By <a href="https://nkelber.com">Nathan Kelber</a> and Ted Lawless <br />
For questions/comments/improvements, email nathan.kelber@ithaka.org.
____

## Finding Significant Words within a Dataset Using TF/IDF
**Difficulty:** Intermediate

**Programming Knowledge Required:** 
This notebook can be run on a JSTOR/Portico [non-consumptive](./key-terms.ipynb#non-consumptive) [JSON Lines (.jsonl)](./key-terms.ipynb#jsonl) [dataset](./key-terms.ipynb#dataset) with little to no knowledge of [Python](./key-terms.ipynb#python). To have a full understanding of the code used in this [notebook](./key-terms.ipynb#jupyter-notebook), we recommend learning:
* [Python Basics](https://automatetheboringstuff.com/2e/chapter1/)
* [Flow Control](https://automatetheboringstuff.com/2e/chapter2/)
* [Functions](https://automatetheboringstuff.com/2e/chapter3/)
* [Lists](https://automatetheboringstuff.com/2e/chapter4/)
* [Dictionaries](https://automatetheboringstuff.com/2e/chapter5/)

**Completion time:** 35 minutes

**Data Format:** [JSTOR](./key-terms.ipynb#jstor) and/or [Portico](./key-terms.ipynb#portico) [non-consumptive](./key-terms.ipynb#non-consumptive) [JSON Lines (.jsonl)](./key-terms.ipynb#jsonl)

**Libraries Used:**
* **[json](./key-terms.ipynb#json-python-library)** to convert our dataset from json lines format to a Python list
* **[gensim](./key-terms.ipynb#gensim)** to help compute the [tf-idf](./key-terms.ipynb#tf-idf) calculation

**Description of methods in this notebook:**
This [notebook](./key-terms.ipynb#jupyter-notebook) shows how to discover significant words in your [JSTOR](./key-terms.ipynb#jstor) and/or [Portico](./key-terms.ipynb#portico) [dataset](./key-terms.ipynb#dataset) using [Python](./key-terms.ipynb#python).

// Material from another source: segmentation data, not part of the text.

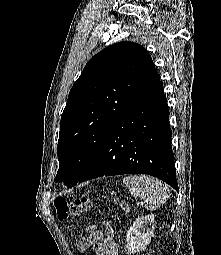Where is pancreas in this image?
Wrapping results in <instances>:
<instances>
[{
  "label": "pancreas",
  "mask_w": 221,
  "mask_h": 255,
  "mask_svg": "<svg viewBox=\"0 0 221 255\" xmlns=\"http://www.w3.org/2000/svg\"><path fill=\"white\" fill-rule=\"evenodd\" d=\"M119 206H120V208H121L125 213H129V212H130V209H129L128 205L123 206L122 203H119Z\"/></svg>",
  "instance_id": "cf45deb5"
}]
</instances>
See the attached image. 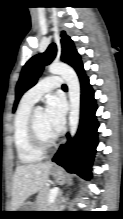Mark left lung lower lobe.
I'll list each match as a JSON object with an SVG mask.
<instances>
[{
	"instance_id": "1",
	"label": "left lung lower lobe",
	"mask_w": 123,
	"mask_h": 219,
	"mask_svg": "<svg viewBox=\"0 0 123 219\" xmlns=\"http://www.w3.org/2000/svg\"><path fill=\"white\" fill-rule=\"evenodd\" d=\"M75 70L81 81L80 126L74 139L67 134L68 142L60 146L52 161L68 172L77 173L88 180L91 177V166L98 143V122L95 117L97 106L83 64L80 63Z\"/></svg>"
}]
</instances>
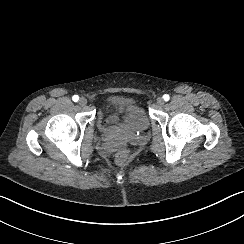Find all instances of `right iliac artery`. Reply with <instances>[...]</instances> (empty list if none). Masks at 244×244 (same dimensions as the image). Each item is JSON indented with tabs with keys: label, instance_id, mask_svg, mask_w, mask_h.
Returning a JSON list of instances; mask_svg holds the SVG:
<instances>
[{
	"label": "right iliac artery",
	"instance_id": "obj_1",
	"mask_svg": "<svg viewBox=\"0 0 244 244\" xmlns=\"http://www.w3.org/2000/svg\"><path fill=\"white\" fill-rule=\"evenodd\" d=\"M72 99H73L74 102H77L79 100V96L78 95H74L72 97Z\"/></svg>",
	"mask_w": 244,
	"mask_h": 244
}]
</instances>
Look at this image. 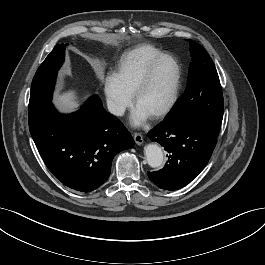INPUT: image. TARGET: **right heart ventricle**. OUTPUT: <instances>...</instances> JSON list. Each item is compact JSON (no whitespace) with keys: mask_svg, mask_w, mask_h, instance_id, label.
I'll use <instances>...</instances> for the list:
<instances>
[{"mask_svg":"<svg viewBox=\"0 0 265 265\" xmlns=\"http://www.w3.org/2000/svg\"><path fill=\"white\" fill-rule=\"evenodd\" d=\"M163 54L151 44H140L128 50L120 58L112 76L119 87L129 96L149 63Z\"/></svg>","mask_w":265,"mask_h":265,"instance_id":"obj_1","label":"right heart ventricle"}]
</instances>
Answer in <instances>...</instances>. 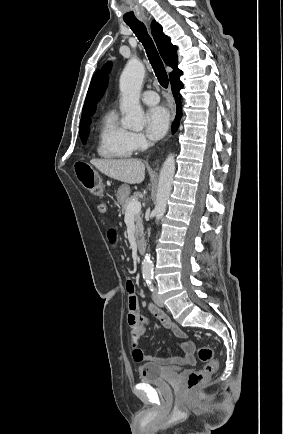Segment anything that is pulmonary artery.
I'll return each mask as SVG.
<instances>
[{
	"label": "pulmonary artery",
	"instance_id": "e3ab8cb5",
	"mask_svg": "<svg viewBox=\"0 0 283 434\" xmlns=\"http://www.w3.org/2000/svg\"><path fill=\"white\" fill-rule=\"evenodd\" d=\"M142 101L147 105H156L159 102V96L155 91H145L141 96Z\"/></svg>",
	"mask_w": 283,
	"mask_h": 434
}]
</instances>
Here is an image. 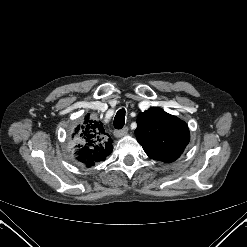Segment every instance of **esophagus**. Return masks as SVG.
Returning a JSON list of instances; mask_svg holds the SVG:
<instances>
[{
    "mask_svg": "<svg viewBox=\"0 0 247 247\" xmlns=\"http://www.w3.org/2000/svg\"><path fill=\"white\" fill-rule=\"evenodd\" d=\"M128 133V127H124L120 130H115L114 134L116 137H123Z\"/></svg>",
    "mask_w": 247,
    "mask_h": 247,
    "instance_id": "1",
    "label": "esophagus"
}]
</instances>
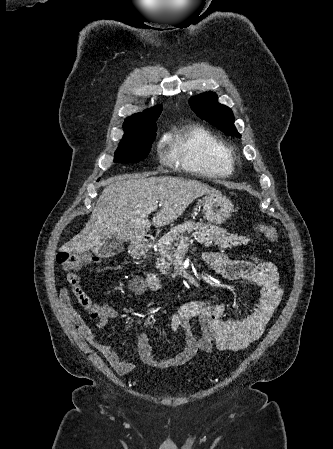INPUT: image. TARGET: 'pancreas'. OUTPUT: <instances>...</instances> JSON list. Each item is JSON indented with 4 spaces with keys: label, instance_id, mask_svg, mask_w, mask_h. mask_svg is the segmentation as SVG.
<instances>
[{
    "label": "pancreas",
    "instance_id": "obj_1",
    "mask_svg": "<svg viewBox=\"0 0 333 449\" xmlns=\"http://www.w3.org/2000/svg\"><path fill=\"white\" fill-rule=\"evenodd\" d=\"M192 232V236L205 246L217 245L220 248H232L233 246H241L246 244L247 240L244 236L237 234H229L227 230L217 227H209L192 221L173 227L166 235H164L158 243V251L161 254L160 262H157L161 274H168L170 265L173 262V256L176 247L180 243L189 242L187 234Z\"/></svg>",
    "mask_w": 333,
    "mask_h": 449
}]
</instances>
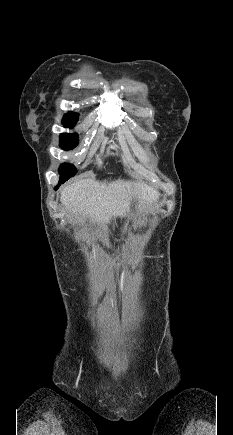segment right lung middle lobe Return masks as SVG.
Segmentation results:
<instances>
[{
    "mask_svg": "<svg viewBox=\"0 0 233 435\" xmlns=\"http://www.w3.org/2000/svg\"><path fill=\"white\" fill-rule=\"evenodd\" d=\"M78 119L63 123L66 127H73ZM79 143V137L77 134L62 133L60 135V147L64 150H71L75 148ZM77 170L72 164L64 163L59 168L60 180L59 183H64L70 177L76 174Z\"/></svg>",
    "mask_w": 233,
    "mask_h": 435,
    "instance_id": "right-lung-middle-lobe-1",
    "label": "right lung middle lobe"
}]
</instances>
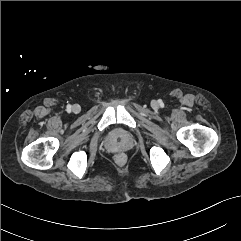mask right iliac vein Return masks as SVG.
Instances as JSON below:
<instances>
[{
  "label": "right iliac vein",
  "mask_w": 241,
  "mask_h": 241,
  "mask_svg": "<svg viewBox=\"0 0 241 241\" xmlns=\"http://www.w3.org/2000/svg\"><path fill=\"white\" fill-rule=\"evenodd\" d=\"M80 110H81V108H80V106H79L78 104L73 105L72 111H73L74 113H79Z\"/></svg>",
  "instance_id": "1"
}]
</instances>
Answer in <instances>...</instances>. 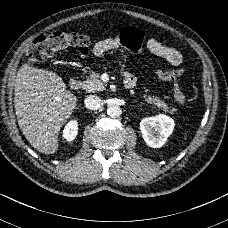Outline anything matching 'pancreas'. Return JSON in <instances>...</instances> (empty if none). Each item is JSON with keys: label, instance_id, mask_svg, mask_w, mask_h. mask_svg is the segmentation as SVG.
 <instances>
[{"label": "pancreas", "instance_id": "pancreas-1", "mask_svg": "<svg viewBox=\"0 0 228 228\" xmlns=\"http://www.w3.org/2000/svg\"><path fill=\"white\" fill-rule=\"evenodd\" d=\"M106 85L100 81V74L97 72H93L89 74L86 81H84L83 89L87 93H97L105 90ZM143 99L151 104L154 108L162 110L168 114H173L176 112V108L169 106L168 104L164 103L160 98H153L149 95H143Z\"/></svg>", "mask_w": 228, "mask_h": 228}]
</instances>
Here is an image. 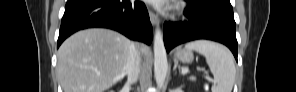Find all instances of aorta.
Instances as JSON below:
<instances>
[{
	"label": "aorta",
	"instance_id": "762f6f07",
	"mask_svg": "<svg viewBox=\"0 0 296 92\" xmlns=\"http://www.w3.org/2000/svg\"><path fill=\"white\" fill-rule=\"evenodd\" d=\"M168 71L166 49L163 42V35L159 29L154 35V75L158 88H162Z\"/></svg>",
	"mask_w": 296,
	"mask_h": 92
}]
</instances>
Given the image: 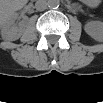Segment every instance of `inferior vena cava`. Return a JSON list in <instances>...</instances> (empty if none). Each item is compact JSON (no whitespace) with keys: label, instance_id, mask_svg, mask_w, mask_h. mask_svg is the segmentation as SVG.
Segmentation results:
<instances>
[{"label":"inferior vena cava","instance_id":"602c4592","mask_svg":"<svg viewBox=\"0 0 103 103\" xmlns=\"http://www.w3.org/2000/svg\"><path fill=\"white\" fill-rule=\"evenodd\" d=\"M48 3L46 0H37V2L35 3V8L38 11H44L45 9H47Z\"/></svg>","mask_w":103,"mask_h":103}]
</instances>
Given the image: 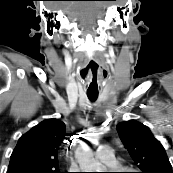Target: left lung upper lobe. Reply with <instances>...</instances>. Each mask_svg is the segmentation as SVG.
Segmentation results:
<instances>
[{
	"label": "left lung upper lobe",
	"instance_id": "left-lung-upper-lobe-1",
	"mask_svg": "<svg viewBox=\"0 0 173 173\" xmlns=\"http://www.w3.org/2000/svg\"><path fill=\"white\" fill-rule=\"evenodd\" d=\"M117 131L140 173H173L164 147L147 126L130 120L119 123Z\"/></svg>",
	"mask_w": 173,
	"mask_h": 173
}]
</instances>
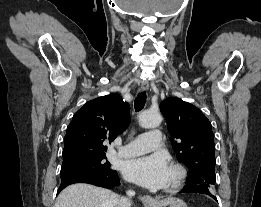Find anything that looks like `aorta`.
<instances>
[{
    "label": "aorta",
    "mask_w": 261,
    "mask_h": 207,
    "mask_svg": "<svg viewBox=\"0 0 261 207\" xmlns=\"http://www.w3.org/2000/svg\"><path fill=\"white\" fill-rule=\"evenodd\" d=\"M162 122V116L159 112L145 111L139 115V124L143 128H155Z\"/></svg>",
    "instance_id": "aorta-1"
}]
</instances>
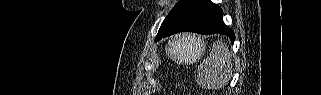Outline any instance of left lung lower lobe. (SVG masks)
Masks as SVG:
<instances>
[{
  "mask_svg": "<svg viewBox=\"0 0 321 95\" xmlns=\"http://www.w3.org/2000/svg\"><path fill=\"white\" fill-rule=\"evenodd\" d=\"M222 9L210 0H180L164 19L155 41L174 33L189 31L200 34L220 33L233 42V31L223 22Z\"/></svg>",
  "mask_w": 321,
  "mask_h": 95,
  "instance_id": "obj_1",
  "label": "left lung lower lobe"
}]
</instances>
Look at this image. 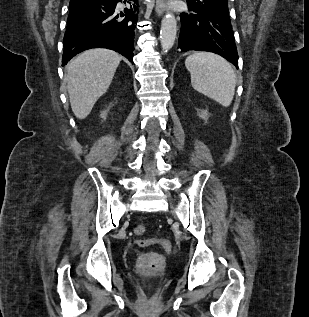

The method for finding significant terms is [tf-idf](./key-terms.ipynb#tf-idf).  The following processes are described:

* Converting your [JSTOR](./key-terms.ipynb#jstor) and/or [Portico](./key-terms.ipynb#portico)[dataset](./key-terms.ipynb#dataset) into a Python list
* Writing a helper function to help clean up a single [token](./key-terms.ipynb#token)
* Cleaning each document of your dataset, one [token](./key-terms.ipynb#token) at a time
* Using a dictionary of English words to remove words with poor [OCR](./key-terms.ipynb#ocr)
* Computing the most significant words in your [corpus](./key-terms.ipynb#corpus) using [TFIDF](./key-terms.ipynb#tf-idf) with the [gensim](./key-terms.ipynb#gensim) library

A familiarity with [gensim](./key-terms.ipynb#gensim) is helpful but not required.
____

## Importing your dataset

You have two options for bringing your dataset into the local environment:

1. Manually download and upload your dataset
2. Use a dataset id to automatically upload a dataset

### Option one: Manually download and upload your dataset

You can download your dataset from the corpus builder in the link shown below. (You may also have a link to your dataset in your email.) If you wish, you can modify your dataset on your local machine before the next upload phase. This gives you some more flexibility than automatically pulling in your dataset using a dataset ID using option 2 below.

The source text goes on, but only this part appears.